Alex Parsons missed out through injury as Sam Rents, Darren Budd and Callum Kealy all kept their places, after coming on at Burgess Hill. Joe Clarke and Ricky Aguiar dropped to the bench where they were joined by Hayden Skerry; the only addition to the squad that travelled north on Wednesday.
The game took a while to get going but, when it did, it was the visitors who fired two early warning shots across the bows of the struggling hosts.
Coskun Ekim’s corner picked out an unmarked Reece Hannigan, who headed the ball back in the direction to whence it came and against the far post, where it was cleared by Kealy.
With their tails clearly up, the visitors continued in their quest for the opening goal, as a free-kick from Ekim sent Jordan Clarke clear inside the box, only for him to fire over the angle of crossbar and post, from around twelve yards.
Reds were almost caught out again, when another Ekim flag-kick saw Hannigan this time peel away towards the right-hand upright and head towards the left but, on this occasion, wide and with no further cause for alarm.
Worthing’s first meaningful attack saw Jesse Starkey’s cross nearly find Ollie Pearce but Jack Strange was alert to the danger and got there just ahead of the number ten.
David Ajiboye had a shooting opportunity, after pouncing on a rare mistake from the otherwise-impressive, Ekim but was comfortably denied by the reigning South Division Goalkeeper of the Year, as he drove his effort in from the right, just outside the area.
The next twenty minutes produced the kind of “rip-roaring excitement” that’s usually greeted by a Mexican wave.

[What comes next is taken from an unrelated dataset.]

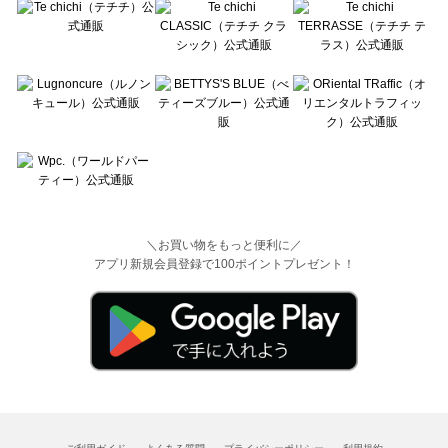
＼お買い物をもっと便利に／
アプリ新規会員登録で100ポイントプレゼント！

However, the crowd couldn’t even raise that much enthusiasm, as people’s thoughts turned to how much leftover turkey they still had in the fridge.

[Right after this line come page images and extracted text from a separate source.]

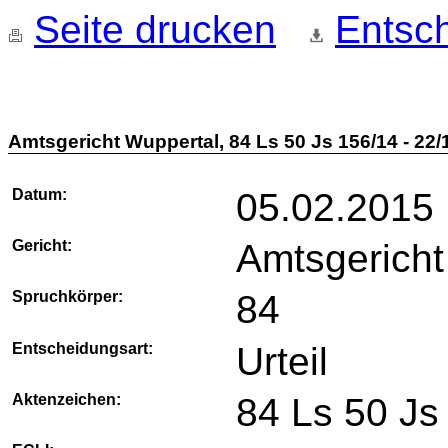
Seite drucken
Entsch
Amtsgericht Wuppertal, 84 Ls 50 Js 156/14 - 22/
Datum:
05.02.2015
Gericht:
Amtsgericht
Spruchkörper:
84
Entscheidungsart:
Urteil
Aktenzeichen:
84 Ls 50 Js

Fortunately, the players of both sides stayed awake, particularly Kleton Perntreou, as he briefly turned into Superman, with a cracking impression of Clark Kent’s alter ego to punch clear Hakeem Adelakun’s left-sided free-kick, that he’d sent hurtling dangerously close to the far top corner of the net.
Pearce slipped as he tried his luck from distance, before Reece Myles-Meekums burst clear down the right, starting inside his own half, following some neat build up play at the back, with a delivery that went behind Kealy but not Ajiboye, who skewed wide, in stoppage time.
The start of the second period saw Ajiboye feature again, as he seized on a loose ball, after Jack Tucker had tried to hook it away and slipped in Myles-Meekums, who was denied by the offside flag, as he slotted past James Bracken.
The team from Tolworth thought they’d gone one better, only to see James Crane get back in time to head off the line, once KP’s save from Clarke’s driven attempt had gone skywards and looked like dropping in.
Ajiboye then went on of his trademark runs, starting at right back and charging through the middle, where he found Darren Budd, who’d spotted the run of Starkey down the left. He made his way into the area and stung the palms of Bracken, low down at his near post.
Upon the hour mark, Worthing broke the deadlock in the unlikeliest manner; Crane went long and picked out the perfectly-timed run of Pearce, who plucked the ball out of the sky and held off the attentions of Tucker with one touch, then placed his shot low and beyond Bracken with his second, to send the home fans wild.
The Surrey-based visitors retaliated through Juevan Spencer getting away on the right flank and fizzing in a cross that Gabby Odunaike could only get a toe to, as it ended up going out for a goal-kick.
Fifteen minutes then came and went until, with just another six to go, Strange started and finished a move that put the game beyond his side; a bit of pushing and shoving dissipated after the towering centre-half had bundled over Myles-Meekums and Rent’s free-kick was sliced home by the unmarked and, somewhat unfortunate, number four.
Substitute, Bradley Woods-Garness came within a post’s width of pulling a goal back when Hannigan sent Ekim’s set-piece back across the six yard box, only for the experienced striker to be kept out by the woodwork and denied by the assistant’s raised flag.
The pony-tailed six then showed some nifty footwork in midfield but not a finish to match, as he blazed over.
Finally, Crane threw himself in front of another replacement, Aidan Brown, doing enough to put him off, as he too missed the target by the same method.